The Pritchard criteria are a common-law test, and their meaning lives in the decisions that have applied and refined them. This digest sets out the authorities that matter, with a note on what each establishes. It is maintained as a working reference and updated as significant decisions are handed down.
Last reviewed: [month/year].
R v Pritchard (1836) 7 C & P 303. The origin of the test. Baron Alderson’s direction, in the case of a deaf defendant facing a capital charge, framed fitness in terms of the defendant’s ability to comprehend the proceedings and make a proper defence. The source of the name and the foundation of everything that follows.
R v Davies (1853) 3 Car & Kir 328. An early authority in the same line, part of the nineteenth-century development of the test.
R v Podola [1960] 1 QB 325. A landmark. The Court of Criminal Appeal held that amnesia — an inability to remember the events of the alleged offence — does not in itself render a defendant unfit to plead. A defendant who cannot recall what happened may nonetheless understand the charge, instruct lawyers, follow the trial and give evidence. Lord Parker CJ confirmed that the Pritchard tests were firmly embodied in law. Podola remains the standard answer to the recurring argument that memory loss equals unfitness.
R v Robertson [1968] 1 WLR 1767 and R v Berry (1978) 66 Cr App R 156. Authorities reaffirming the Pritchard test and emphasising that the mere presence of mental abnormality does not establish unfitness — the impairment must bear on the specific abilities the test identifies.
R v M (John) [2003] EWCA Crim 3452. The authoritative modern restatement. The Court of Appeal set out the six criteria in their current form and explained the “instructing lawyers” limb in detail, making clear that a defendant’s instructions need not be plausible or reliable. The case every modern fitness argument begins from.
R v Diamond [2008] EWCA Crim 923; R v Murray [2008] EWCA Crim 1792. Decisions in which the criticisms of the Pritchard criteria were aired, while the court confirmed that the criteria remain the established law to be applied.
R v Moyle [2008] EWCA Crim 3059. An important limit on the test. The defendant had paranoid schizophrenia with an extensive delusional system that extended to the legal proceedings — he believed the process was rigged against him. The Court of Appeal held he was nonetheless fit: delusional beliefs about the proceedings or the likely outcome are not, in themselves, sufficient to establish unfitness. A salutary reminder that even serious psychotic illness does not automatically defeat fitness.

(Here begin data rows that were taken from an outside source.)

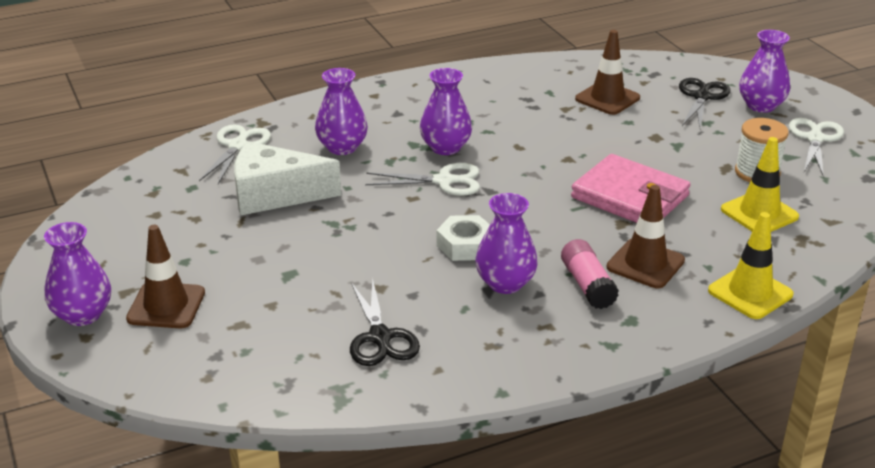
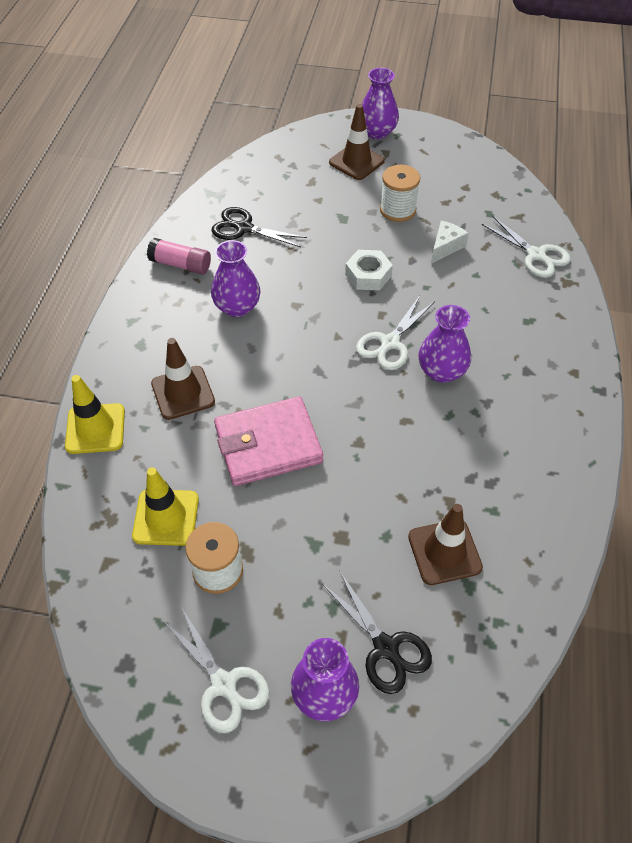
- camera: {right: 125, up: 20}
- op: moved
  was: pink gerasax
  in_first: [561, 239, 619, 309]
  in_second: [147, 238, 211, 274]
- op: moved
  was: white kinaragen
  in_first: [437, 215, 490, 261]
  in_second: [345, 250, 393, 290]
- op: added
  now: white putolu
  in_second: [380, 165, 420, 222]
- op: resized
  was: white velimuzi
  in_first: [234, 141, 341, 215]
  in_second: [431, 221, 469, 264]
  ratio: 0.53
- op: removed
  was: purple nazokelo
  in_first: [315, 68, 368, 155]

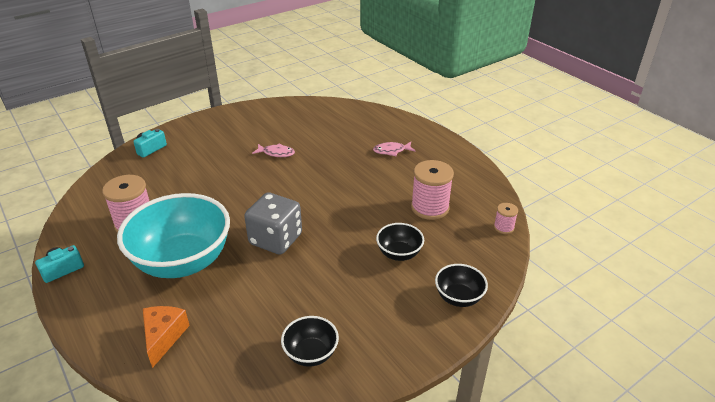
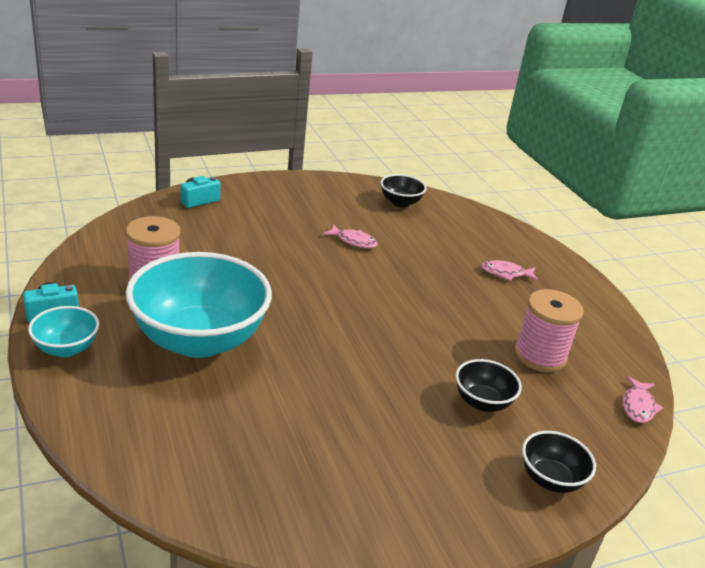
- camera: {right: 10, up: -5}
- op: added
  now: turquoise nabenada
  in_second: [28, 306, 99, 357]
- op: moved
  was: black nabenada
  in_first: [281, 316, 339, 367]
  in_second: [381, 174, 427, 207]
- op: replaced
  was: pink putolu
  now: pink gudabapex
  in_first: [494, 203, 518, 234]
  in_second: [623, 376, 663, 423]
- op: removed
  was: orange velimuzi
  in_first: [143, 306, 190, 368]
- op: removed
  was: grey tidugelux
  in_first: [244, 192, 302, 255]

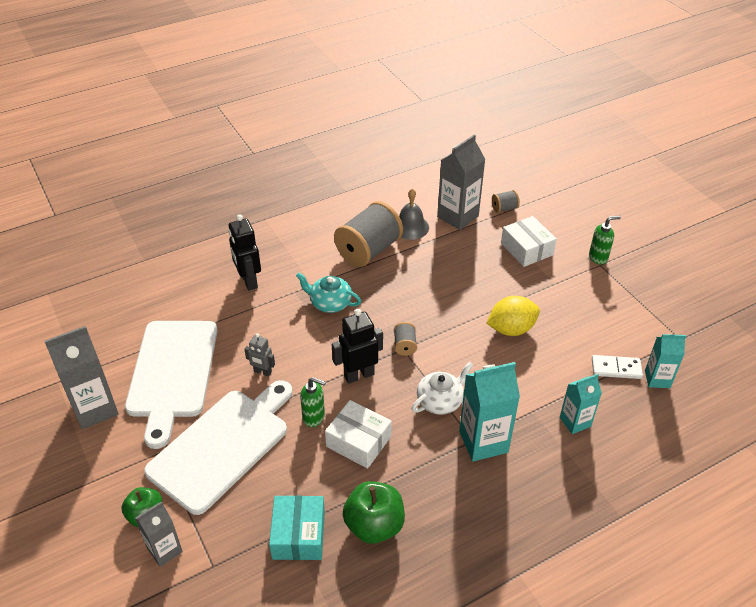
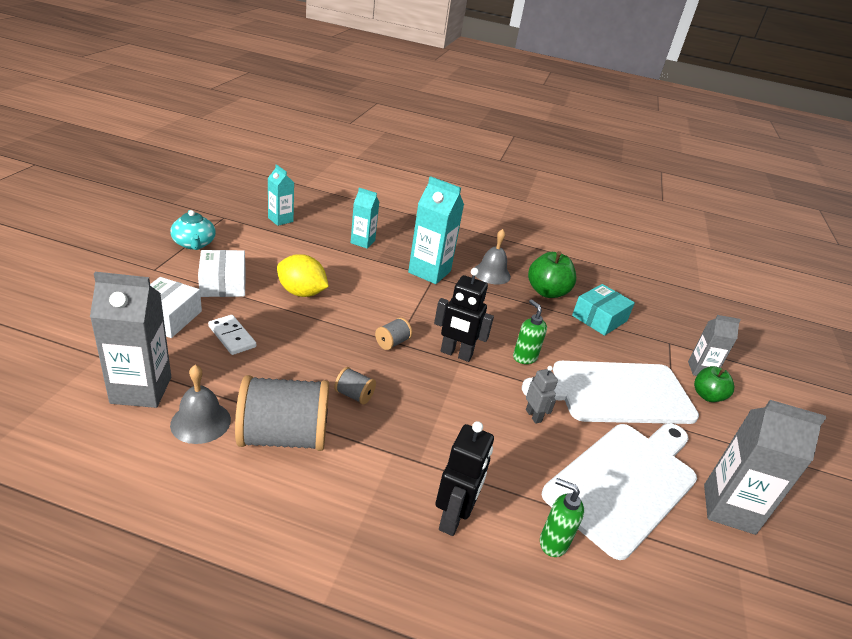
- camera: {right: -140, up: -10}
- op: moved
  was: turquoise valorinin
  in_first: [296, 272, 361, 313]
  in_second: [170, 210, 216, 250]
- op: moved
  was: white lapedufox
  in_first: [325, 400, 392, 469]
  in_second: [198, 250, 246, 297]
- op: moved
  was: white nodumodul
  in_first: [592, 355, 643, 379]
  in_second: [208, 315, 256, 355]
- op: moved
  was: grey putolu
  in_first: [492, 190, 520, 213]
  in_second: [334, 367, 376, 405]
- op: added
  now: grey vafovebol
  in_second: [474, 229, 511, 285]
- op: moved
  was: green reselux
  in_first: [589, 216, 621, 265]
  in_second: [540, 478, 584, 557]
- op: removed
  was: white valorinin
  in_first: [412, 362, 473, 415]

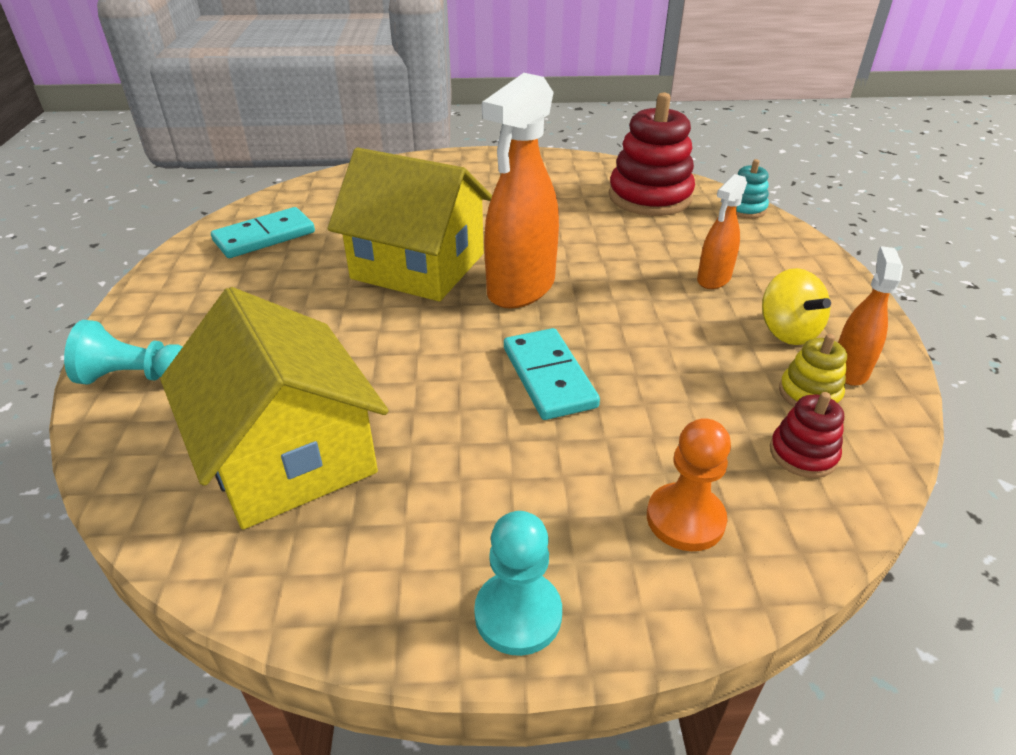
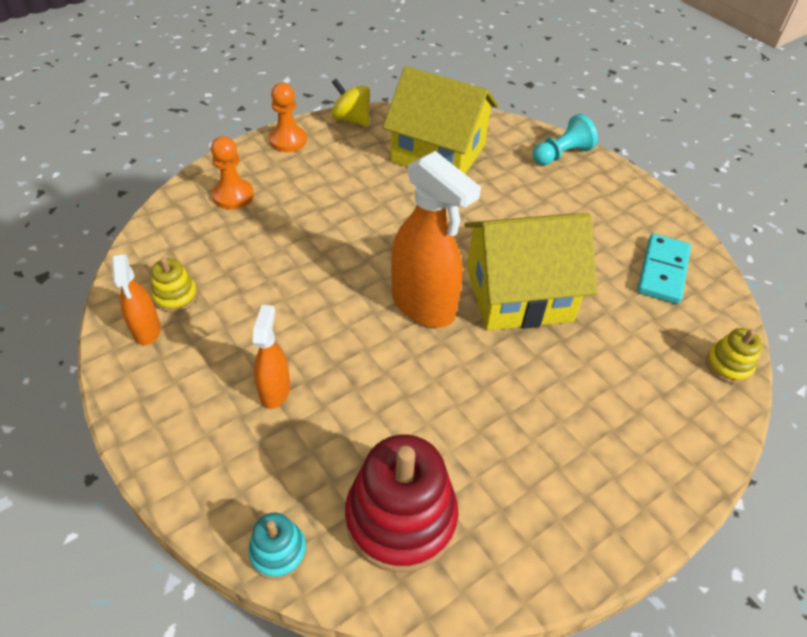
- camera: {right: 145, up: 10}
- op: recoloured
  was: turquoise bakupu
  now: orange bakupu
  in_first: [474, 511, 562, 656]
  in_second: [269, 83, 307, 152]
- op: moved
  was: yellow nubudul
  in_first: [762, 268, 831, 345]
  in_second: [331, 79, 370, 127]
- op: turned
  was: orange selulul
  in_first: [482, 73, 559, 308]
  in_second: [391, 151, 481, 328]
  clockwise: 135
- op: added
  now: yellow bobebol
  in_second: [706, 328, 762, 384]
- op: removed
  was: turquoise nodumodul
  in_first: [504, 328, 600, 420]
- op: removed
  was: red bobebol
  in_first: [770, 392, 844, 478]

R v Erskine [2009] EWCA Crim 1425. The Lord Chief Justice emphasised the importance of contemporary assessment — fitness should be assessed at the time, by those present, and it will rarely be possible to reconstruct unfitness after the event. The judgment also located the responsibility for raising fitness with the defence’s legal team, overseen by the trial judge.
R v Ghulam (Habib) [2009] EWCA Crim 2285. Confirms that, while medical evidence is almost always involved and the statutory procedure requires the written or oral evidence of two or more registered medical practitioners (at least one approved under s.12 of the Mental Health Act 1983), the ultimate determination is a legal one for the court.
R v Walls [2011] EWCA Crim 443; [2011] 2 Cr App R 61. A key procedural and evidential authority. Thomas LJ stressed that, save where unfitness is clear, a court must conduct a rigorous examination of the psychiatric evidence and subject it to careful analysis against the Pritchard criteria. The case is a caution against accepting a conclusion of unfitness without scrutiny — particularly where it rests on low IQ or learning disability, which do not equate to unfitness. It reinforces that fitness is a legal judgment informed by, but not dictated by, expert opinion.
R v Marcantonio; R v Chitolie [2016] EWCA Crim 14. Establishes that fitness must be assessed in the context of the particular proceedings, not in the abstract. The court should consider the likely course of the trial and the nature and complexity of the issues. The same defendant may be fit for one trial and not another. Essential authority for the proposition that fitness is case-specific.
R v Wells; R v Masud and others [2015] EWCA Crim 2. Guidance on the trial of the facts that follows a finding of unfitness, including the treatment of a defendant’s police interview. (For the trial-of-the-facts procedure itself, see our companion site at [fitnesstoplead.co.uk].)
R v Ismael [2024] EWCA Crim 301. A recent and valuable decision, described by practitioners as essential reading — effectively a one-stop analysis of the fitness case law and the pitfalls to avoid. A useful modern consolidation.
R v Vinnell [2024] EWCA Crim 1294. Recent guidance on the familiar scenario of competing expert evidence, where defence and prosecution experts reach opposing conclusions on fitness, and how the court should approach it.
This digest is selective and is provided as a professional reference, not as legal advice. The authorities should be read in full before being relied upon.